Scale of Production

intro
Author

Tom Chamberlain

Published

July 10, 2025

Modified

September 26, 2025

Pavement at Cleeve Abbey, N Devon

Scale of tile making

Assuming a fired tile is 6 inches square (they are often smaller) there are 36 tiles to a square yard and an area 10 yards by 10 yards would have required 3600 tiles. Public areas in cathedrals and palaces were generally large - tiles would have been required in their thousands. For example the Chapter House at Salisbury was originally tiled with inlaid floor tiles and it is a octagon shape with a diameter of 58 ft. The floor area isabout 260 square yards and would have required about 9,500 six inch tiles or 13,500 five inch tiles.

Winchester College has historic financial records dating back to the 1200’s and these supply some details and costs.
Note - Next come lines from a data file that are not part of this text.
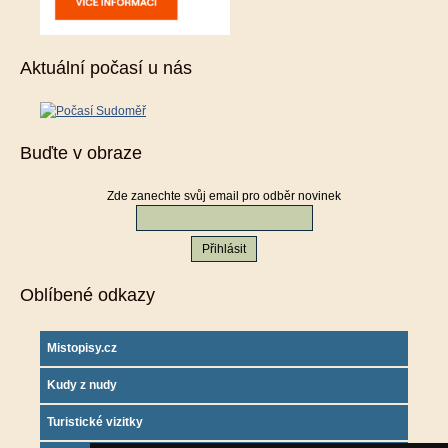
Aktuální počasí u nás
Buďte v obraze
Zde zanechte svůj email pro odběr novinek
Oblíbené odkazy
Mistopisy.cz
Kudy z nudy
Turistické vizitky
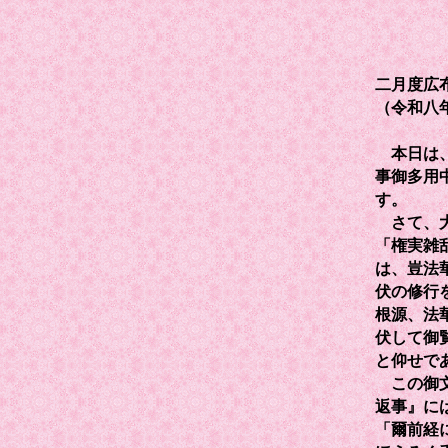
二月度広
（令和八
本日は、
事御多用
す。
さて、大
「権実雑
は、豈法
伏の修行
根源、法
伏して御
と仰せで
この御文
返事』に
「爾前経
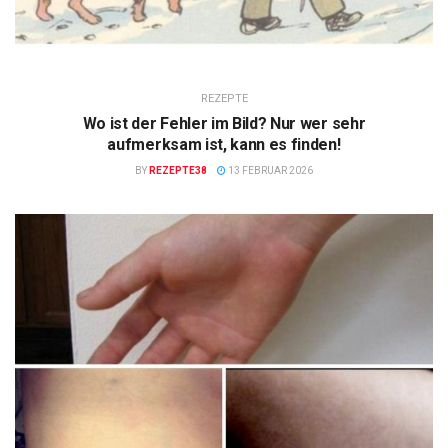
REZEPTE
Wo ist der Fehler im Bild? Nur wer sehr
aufmerksam ist, kann es finden!
BY
REZEPTE38
13 FEBRUAR 2026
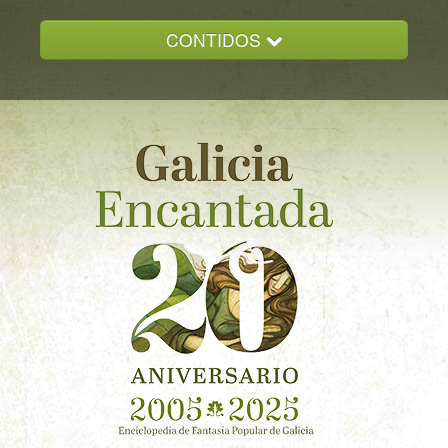
CONTIDOS
INICIO
GALICIA ENCANTADA
DOCUMENTACION
NOVAS
CONTACTO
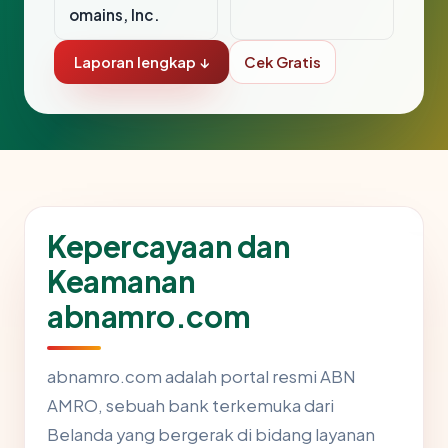
omains, Inc.
Laporan lengkap ↓
Cek Gratis
Kepercayaan dan
Keamanan
abnamro.com
abnamro.com adalah portal resmi ABN
AMRO, sebuah bank terkemuka dari
Belanda yang bergerak di bidang layanan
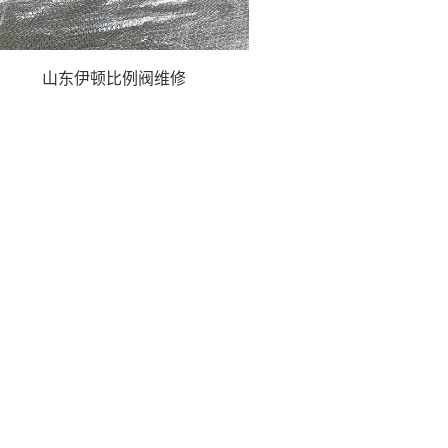
山东伊顿比例阀维修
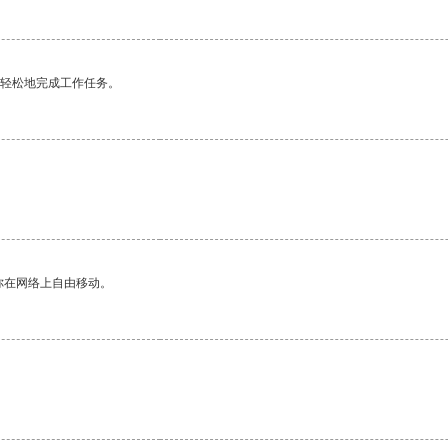
更轻松地完成工作任务。
你在网络上自由移动。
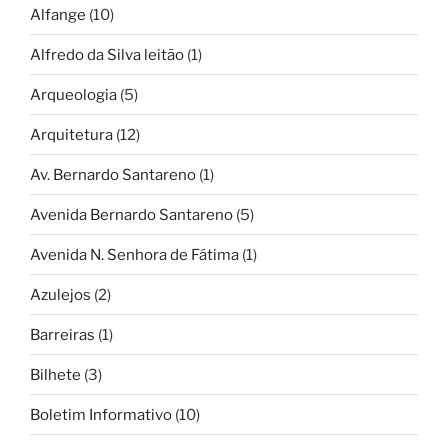
Alfange
(10)
Alfredo da Silva leitão
(1)
Arqueologia
(5)
Arquitetura
(12)
Av. Bernardo Santareno
(1)
Avenida Bernardo Santareno
(5)
Avenida N. Senhora de Fátima
(1)
Azulejos
(2)
Barreiras
(1)
Bilhete
(3)
Boletim Informativo
(10)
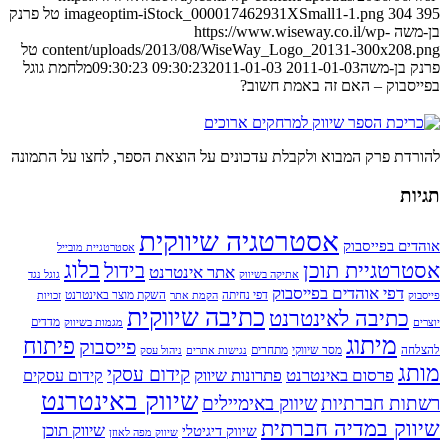
395
304
imageoptim-iStock_000017462931XSmall1-1.png
טל פרנק
בן-משה
https://www.wiseway.co.il/wp-
content/uploads/2013/08/WiseWay_Logo_20131-300x208.png
טל
פרנק בן-משה
2011-01-03 09:30:23
2011-01-03 09:30:23
מלחמת גוגל
בפייסבוק – האם זה באמת חשוב?
להורדת פרק המבוא ולקבלת עדכונים על הוצאת הספר, לחצו על התמונה
תגיות
אסטרטגיה שיווקית
אוהדים בפייסבוק
אסטרטגיית מובייל
בלוג
אסטרטגיית תוכן
בידול
אתר אינטרנט
אתיקה בשיווק
גוגל נגד
דפי אוהדים בפייסבוק
דפי נחיתה
השקת מוצר באינטרנט
פייסבוק
הקמת אתר
זכויות
כתיבה שיווקית
כתיבה לאינטרנט
מדדים
יוצרים
מגמות בשיווק
מיתוג
פיתוח
פייסבוק
להצלחה
מסר שיווקי
מתחרים
נגישות אתרים
ניהול עסק
מותג
קידום עסקי
פרסום באינטרנט
פתרונות שיווק
קידום עסקים
שיווק באינטרנט
רשתות חברתיות
שיווק באימיילים
שיווק במדיה חברתית
שיווק תוכן
שיווק דיגיטלי
שיווק מפה לאוזן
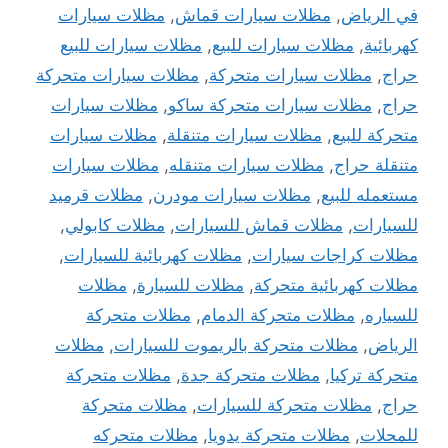
في الرياض
,
مظلات سيارات قماش
,
مظلات سيارات
كهربائية
,
مظلات سيارات للبيع
,
مظلات سيارات للبيع
حراج
,
مظلات سيارات متحركة
,
مظلات سيارات متحركة
حراج
,
مظلات سيارات متحركة ساكو
,
مظلات سيارات
متحركة للبيع
,
مظلات سيارات متنقلة
,
مظلات سيارات
متنقلة حراج
,
مظلات سيارات متنقله
,
مظلات سيارات
مستعمله للبيع
,
مظلات سيارات مودرن
,
مظلات قرميد
للسيارات
,
مظلات قماش للسيارات
,
مظلات كابولي
,
مظلات كراجات سيارات
,
مظلات كهربائية للسيارات
,
مظلات كهربائية متحركة
,
مظلات للسيارة
,
مظلات
للسياره
,
مظلات متحركة الدمام
,
مظلات متحركة
الرياض
,
مظلات متحركة بالريموت للسيارات
,
مظلات
متحركة تركيا
,
مظلات متحركة جدة
,
مظلات متحركة
حراج
,
مظلات متحركة للسيارات
,
مظلات متحركة
للمحلات
,
مظلات متحركة يدويا
,
مظلات متحركه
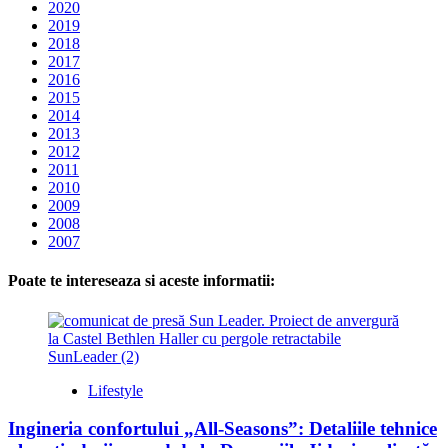
2020
2019
2018
2017
2016
2015
2014
2013
2012
2011
2010
2009
2008
2007
Poate te intereseaza si aceste informatii:
Lifestyle
Ingineria confortului „All-Seasons”: Detaliile tehnice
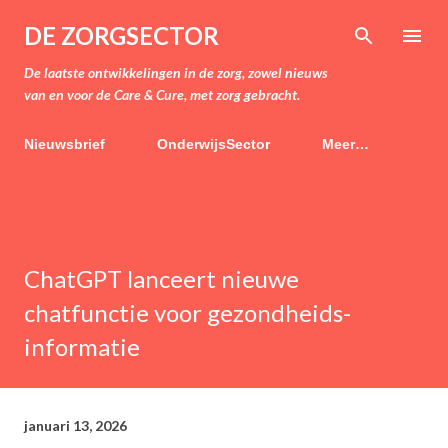
Doorgaan naar hoofdcontent
DE ZORGSECTOR
De laatste ontwikkelingen in de zorg, zowel nieuws
van en voor de Care & Cure, met zorg gebracht.
Nieuwsbrief
OnderwijsSector
Meer…
ChatGPT lanceert nieuwe
chatfunctie voor gezondheids-
informatie
januari 13, 2026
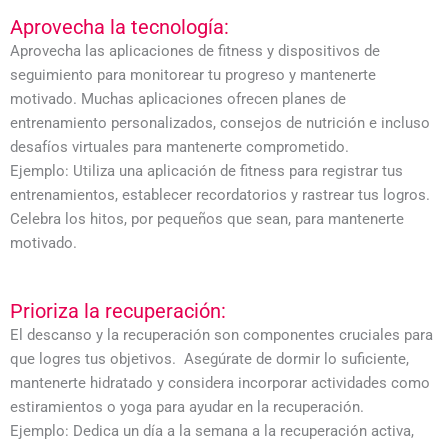
Aprovecha la tecnología:
Aprovecha las aplicaciones de fitness y dispositivos de
seguimiento para monitorear tu progreso y mantenerte
motivado. Muchas aplicaciones ofrecen planes de
entrenamiento personalizados, consejos de nutrición e incluso
desafíos virtuales para mantenerte comprometido.
Ejemplo: Utiliza una aplicación de fitness para registrar tus
entrenamientos, establecer recordatorios y rastrear tus logros.
Celebra los hitos, por pequeños que sean, para mantenerte
motivado.
Prioriza la recuperación:
El descanso y la recuperación son componentes cruciales para
que logres tus objetivos. Asegúrate de dormir lo suficiente,
mantenerte hidratado y considera incorporar actividades como
estiramientos o yoga para ayudar en la recuperación.
Ejemplo: Dedica un día a la semana a la recuperación activa,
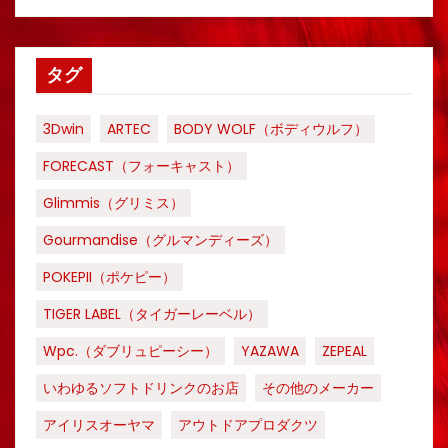
タグ
3Dwin
ARTEC
BODY WOLF（ボディウルフ）
FORECAST（フォーキャスト）
Glimmis（グリミス）
Gourmandise（グルマンディーズ）
POKEPII（ポケピー）
TIGER LABEL（タイガーレーベル）
Wpc.（ダブリュピーシー）
YAZAWA
ZEPEAL
いわゆるソフトドリンクのお店
その他のメーカー
アイリスオーヤマ
アウトドアプロダクツ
In 1395 3,500 William Tyler of Otterbourne was paid 10 shillings (twenty shillings to the pound) per thousand tiles for an order of 8000 tiles for the chancel and vestry. This is one old penny (d - 12 to the shilling) per 8 tiles. Other records from 1397 refer to a cost of 11 shillings for laying 5500 tiles - so 1 penny for laying 42 tiles. At the time labour costs were 1½d to 2d a day for a labourer and 3d to 4d for a skilled mason. It seems that the production of simple floor tiles was a process of mass production rather than refined art work. Tilers would have needed to make many, many tiles a day so the production processes would have been streamlined to minimise cleaning and drying, etc between tiles and to eliminate un-necessary steps.

Initially tiles were made in smaller numbers (think King and Queens Chamber at Clarendon Palace) by workers paid by the day and working for the King or a senior bishop. This would have fostered a higher level of workmanship and a greater tolerance of failures and reject tiles. As tiles became more popular and were used for bigger areas (think Chapter Houses and retrochoirs) financial pressures would have pushed down prices and, probably, the quality of workmanship.

Looking at how several modern potters make tiles I think many of the processes adopted are from the earlier, higher quality period and some of these do not scale up to allow production of tiles in their thousands. I plan to look at issues that would arise as production was scaled up. How do we minimise the steps in the process, how do we keep each step simple and quick, how do we limit the amount of equipment needed, how do we ‘protect’ the most valuable pieces of equipment (the stamps), can we split tasks into highly skilled (master tiler) and simple steps (apprentices).

I have been looking at online videos of potters in the Indian sub-continent making bricks, tiles and ‘single use’ pottery vessels. These start to show how many production issues listed above are addressed. I have started looking at the frames used to define/contain the tile as it is made. Can the side walls be sloped slightly so that the tile edge chamfer is pre-defined and does not have to be created. Can the mould depth be the same as the tile thickness so that the mould can be ‘over filled’ by throwing the clay into the mould with some force and then surplus clay just wired off. I am pretty certain the medieval potters did not bother to weigh clay! If the moulds are to be ‘slam-loaded’ this needs softer clay. How does this affect the pattern stamping - do not want to have to wait for the clay to dry out.